Rawganique’s Tim Hankins has a wealth of knowledge about the out-of-the-ordinary products found in the store. Photo credit: Steven Arbuckle

Nowadays the shop is home to a selection of goods that are both completely natural and totally practical. They tend to focus on the basics and on gifts, and rely on their website to showcase their full range of products. “In the beginning we thought we’d put one of everything we have here, but online we have 1,200 products,” Aidan says. “Instead of 70 styles of shoes, we just have maybe 10 or 15, but anyone who sees products they fancy online can just let us know and pick it up here the same day or the next day.”

When asked which items are most popular, Aidan is quick with a list. “Bedding is a big thing. We have mattresses, comforters, bed sheets and pillows. And the footwear, people love that. The backpacks—people love them because it’s such an outdoors place here. And then of course underwear and socks. Because they’re worn directly on the skin; that’s where to start if you’re concerned about purity.”
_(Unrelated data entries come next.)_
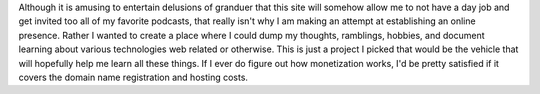 .. title: Why am I starting a blog in 2021?
.. slug: why-am-i-starting-a-blog-in-2021
.. date: 2021-03-23 10:51:19 UTC-07:00
.. tags: blog 
.. category: blog
.. link: 
.. description: What in the world is motivating me to enter the saturated blogging world?
.. type: text

Although it is amusing to entertain delusions of granduer that this site will somehow allow me to not have a day job and get invited too all of my favorite podcasts, that really isn't why I am making an attempt at establishing an online presence. Rather I wanted to create a place where I could dump my thoughts, ramblings, hobbies, and document learning about various technologies web related or otherwise. This is just a project I picked that would be the vehicle that will hopefully help me learn all these things. If I ever do figure out how monetization works, I'd be pretty satisfied if it covers the domain name registration and hosting costs.

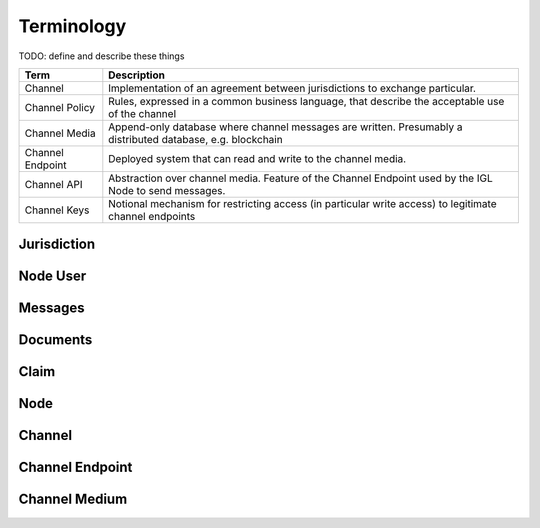 Terminology
===========

TODO: define and describe these things



======================= ===========================================================================================================
Term                    Description
======================= ===========================================================================================================
Channel                 Implementation of an agreement between jurisdictions to exchange particular.
Channel Policy          Rules, expressed in a common business language, that describe the acceptable use of the channel
Channel Media           Append-only database where channel messages are written. Presumably a distributed database, e.g. blockchain
Channel Endpoint        Deployed system that can read and write to the channel media.
Channel API             Abstraction over channel media. Feature of the Channel Endpoint used by the IGL Node to send messages.
Channel Keys            Notional mechanism for restricting access (in particular write access) to legitimate channel endpoints
======================= ===========================================================================================================



Jurisdiction
------------


Node User
---------


Messages
--------


Documents
---------


Claim
-----


Node
----


Channel
-------


Channel Endpoint
----------------


Channel Medium
--------------
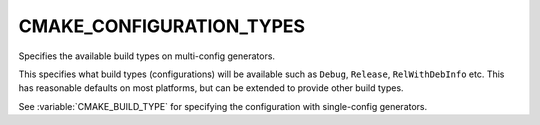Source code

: CMAKE_CONFIGURATION_TYPES
-------------------------

Specifies the available build types on multi-config generators.

This specifies what build types (configurations) will be available
such as ``Debug``, ``Release``, ``RelWithDebInfo`` etc.  This has reasonable
defaults on most platforms, but can be extended to provide other build
types.

See :variable:`CMAKE_BUILD_TYPE` for specifying the configuration with
single-config generators.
Owner Qeanu Aidan and General Manager Christy Lonquist model some of the store’s fashions. Photo credit: Steven Arbuckle

Aidan is passionate about sharing information and happy to play host to a variety of clientele. “There’s a variety of backgrounds that prompt people’s interest in what we do,” he says. “Chemically sensitive people come here, and eco-purists who want to do what’s right for the environment. And then there are people who simply want to find a gift for somebody [or] are into meditation and yoga. Health instructors, massage therapists—there are a lot of backgrounds where it sort of behooves them to be open to chemical-free products.”
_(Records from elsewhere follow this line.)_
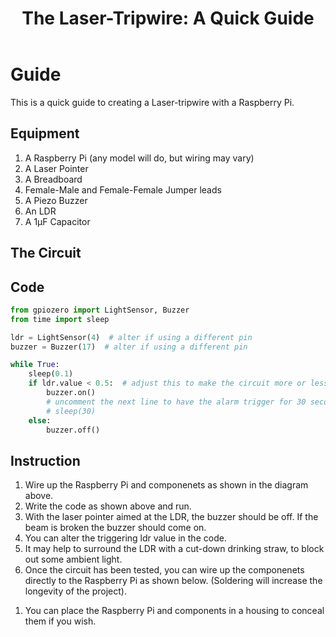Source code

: #+STARTUP:indent
#+HTML_HEAD: <link rel="stylesheet" type="text/css" href="css/styles.css"/>
#+HTML_HEAD_EXTRA: <link href='http://fonts.googleapis.com/css?family=Ubuntu+Mono|Ubuntu' rel='stylesheet' type='text/css'>
#+HTML_HEAD_EXTRA: <script> src="http://ajax.googleapis.com/ajax/libs/jquery/1.9.1/jquery.min.js" type="text/javascript"></script>
#+HTML_HEAD_EXTRA: <script src="js/navbar.js" type="text/javascript"></script>
#+OPTIONS: f:nil author:nil num:1 creator:nil timestamp:nil toc:nil html-style:nil
#+TITLE: The Laser-Tripwire: A Quick Guide
#+AUTHOR: Marc Scott

* COMMENT Use as a template
:PROPERTIES:
:HTML_CONTAINER_CLASS: activity
:END:
** Learn It
:PROPERTIES:
:HTML_CONTAINER_CLASS: learn
:END:

** Research It
:PROPERTIES:
:HTML_CONTAINER_CLASS: research
:END:

** Design It
:PROPERTIES:
:HTML_CONTAINER_CLASS: design
:END:

** Build It
:PROPERTIES:
:HTML_CONTAINER_CLASS: build
:END:

** Test It
:PROPERTIES:
:HTML_CONTAINER_CLASS: test
:END:

** Run It
:PROPERTIES:
:HTML_CONTAINER_CLASS: run
:END:

** Document It
:PROPERTIES:
:HTML_CONTAINER_CLASS: document
:END:

** Code It
:PROPERTIES:
:HTML_CONTAINER_CLASS: code
:END:

** Program It
:PROPERTIES:
:HTML_CONTAINER_CLASS: program
:END:

** Try It
:PROPERTIES:
:HTML_CONTAINER_CLASS: try
:END:

** Badge It
:PROPERTIES:
:HTML_CONTAINER_CLASS: badge
:END:

** Save It
:PROPERTIES:
:HTML_CONTAINER_CLASS: save
:END:
* Guide
:PROPERTIES:
:HTML_CONTAINER_CLASS: quick
:END:

This is a quick guide to creating a Laser-tripwire with a Raspberry Pi.

** Equipment
:PROPERTIES:
:HTML_CONTAINER_CLASS: equipment
:END: 
1. A Raspberry Pi (any model will do, but wiring may vary)
2. A Laser Pointer
3. A Breadboard
4. Female-Male and Female-Female Jumper leads
5. A Piezo Buzzer
6. An LDR
7. A 1μF Capacitor
** The Circuit
:PROPERTIES:
:HTML_CONTAINER_CLASS: circuit
:END:
[[file:~/Resources/laser-trip-wire/images/LDR_buzzer_bb.png]]
** Code
:PROPERTIES:
:HTML_CONTAINER_CLASS: scripts
:END: 
#+begin_src python
  from gpiozero import LightSensor, Buzzer
  from time import sleep

  ldr = LightSensor(4)  # alter if using a different pin
  buzzer = Buzzer(17)  # alter if using a different pin

  while True:
      sleep(0.1)
      if ldr.value < 0.5:  # adjust this to make the circuit more or less sensitive
          buzzer.on()
          # uncomment the next line to have the alarm trigger for 30 seconds.
          # sleep(30) 
      else:
          buzzer.off()
#+end_src

** Instruction
:PROPERTIES:
:HTML_CONTAINER_CLASS: instructions
:END: 
1. Wire up the Raspberry Pi and componenets as shown in the diagram above.
2. Write the code as shown above and run.
3. With the laser pointer aimed at the LDR, the buzzer should be off. If the beam is broken the buzzer should come on.
4. You can alter the triggering ldr value in the code.
5. It may help to surround the LDR with a cut-down drinking straw, to block out some ambient light.
6. Once the circuit has been tested, you can wire up the componenets directly to the Raspberry Pi as shown below. (Soldering will increase the longevity of the project).
[[file:~/Resources/laser-trip-wire/images/IMG_20160204_100554386.jpg]]
7. You can place the Raspberry Pi and components in a housing to conceal them if you wish.
[[file:~/Resources/laser-trip-wire/images/IMG_20160204_101200441.jpg]]
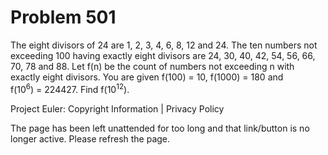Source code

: *   Problem 501

   The eight divisors of 24 are 1, 2, 3, 4, 6, 8, 12 and 24. The ten numbers
   not exceeding 100 having exactly eight divisors are 24, 30, 40, 42, 54,
   56, 66, 70, 78 and 88. Let f(n) be the count of numbers not exceeding n
   with exactly eight divisors.
   You are given f(100) = 10, f(1000) = 180 and f(10^6) = 224427.
   Find f(10^12).

   Project Euler: Copyright Information | Privacy Policy

   The page has been left unattended for too long and that link/button is no
   longer active. Please refresh the page.
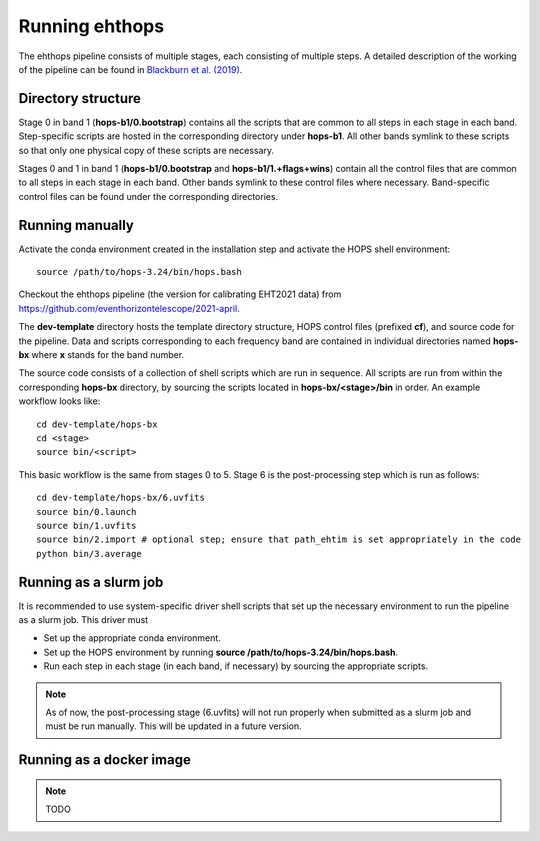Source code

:===============
Running ehthops
===============

The ehthops pipeline consists of multiple stages, each consisting of multiple steps. A detailed description of the working of the pipeline can be found in 
`Blackburn et al. (2019) <https://ui.adsabs.harvard.edu/abs/2019ApJ...882...23B/abstract>`_.

Directory structure
-------------------

Stage 0 in band 1 (**hops-b1/0.bootstrap**) contains all the scripts that are common to all steps in each stage in each band.
Step-specific scripts are hosted in the corresponding directory under **hops-b1**. All other bands symlink to these scripts so that only one physical copy of these scripts are necessary.

Stages 0 and 1 in band 1 (**hops-b1/0.bootstrap** and **hops-b1/1.+flags+wins**) contain all the control files that are common to all steps in each stage in each band.
Other bands symlink to these control files where necessary. Band-specific control files can be found under the corresponding directories.

Running manually
----------------

Activate the conda environment created in the installation step and activate the HOPS shell environment::

   source /path/to/hops-3.24/bin/hops.bash

Checkout the ehthops pipeline (the version for calibrating EHT2021 data) from `https://github.com/eventhorizontelescope/2021-april <https://github.com/eventhorizontelescope/2021-april>`_.

The **dev-template** directory hosts the template directory structure, HOPS control files (prefixed **cf**), and source code for the pipeline. 
Data and scripts corresponding to each frequency band are contained in individual directories named **hops-bx** where **x** stands for the band number.

The source code consists of a collection of shell scripts which are run in sequence.
All scripts are run from within the corresponding **hops-bx** directory, by sourcing the scripts located in **hops-bx/<stage>/bin** in order. An example workflow looks like::

   cd dev-template/hops-bx
   cd <stage>
   source bin/<script>

This basic workflow is the same from stages 0 to 5. Stage 6 is the post-processing step which is run as follows::

   cd dev-template/hops-bx/6.uvfits
   source bin/0.launch
   source bin/1.uvfits
   source bin/2.import # optional step; ensure that path_ehtim is set appropriately in the code
   python bin/3.average

Running as a slurm job
----------------------

It is recommended to use system-specific driver shell scripts that set up the necessary environment to run the pipeline as a slurm job. This driver must

- Set up the appropriate conda environment.
- Set up the HOPS environment by running **source /path/to/hops-3.24/bin/hops.bash**.
- Run each step in each stage (in each band, if necessary) by sourcing the appropriate scripts.

.. note:: As of now, the post-processing stage (6.uvfits) will not run properly when submitted as a slurm job and must be run manually. This will be updated in a future version.

Running as a docker image
-------------------------

.. note:: TODO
And that openness to natural health is the driving force behind Rawganique. “Once you’re in contact with the idea of a healthy lifestyle, it’s tough to ignore,” Aidan says. “Once you learn about it how beneficial it is, then it’s a no-brainer.”

There’s no hard sell at Rawganique, just a positive attitude toward making good decisions. “It’s friendly, welcoming, and we’re here to help people make better choices. If they have a particular problem to solve health-wise, or a gift they need, we’re here to help.”